TASK TO COMPLETE.
Transcribe all the entries word for word, omitting any pictures they contain.

MATERIAL FOR THE TASK.
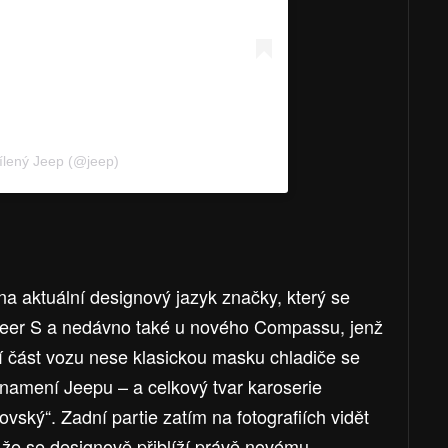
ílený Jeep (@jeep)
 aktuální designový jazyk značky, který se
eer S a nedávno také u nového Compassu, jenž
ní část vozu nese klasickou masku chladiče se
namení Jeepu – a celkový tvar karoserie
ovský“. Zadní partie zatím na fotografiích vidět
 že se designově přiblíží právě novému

RESPONSE TO THIS EXERCISE.
ílený Jeep (@jeep)
 aktuální designový jazyk značky, který se
eer S a nedávno také u nového Compassu, jenž
ní část vozu nese klasickou masku chladiče se
namení Jeepu – a celkový tvar karoserie
ovský“. Zadní partie zatím na fotografiích vidět
 že se designově přiblíží právě novému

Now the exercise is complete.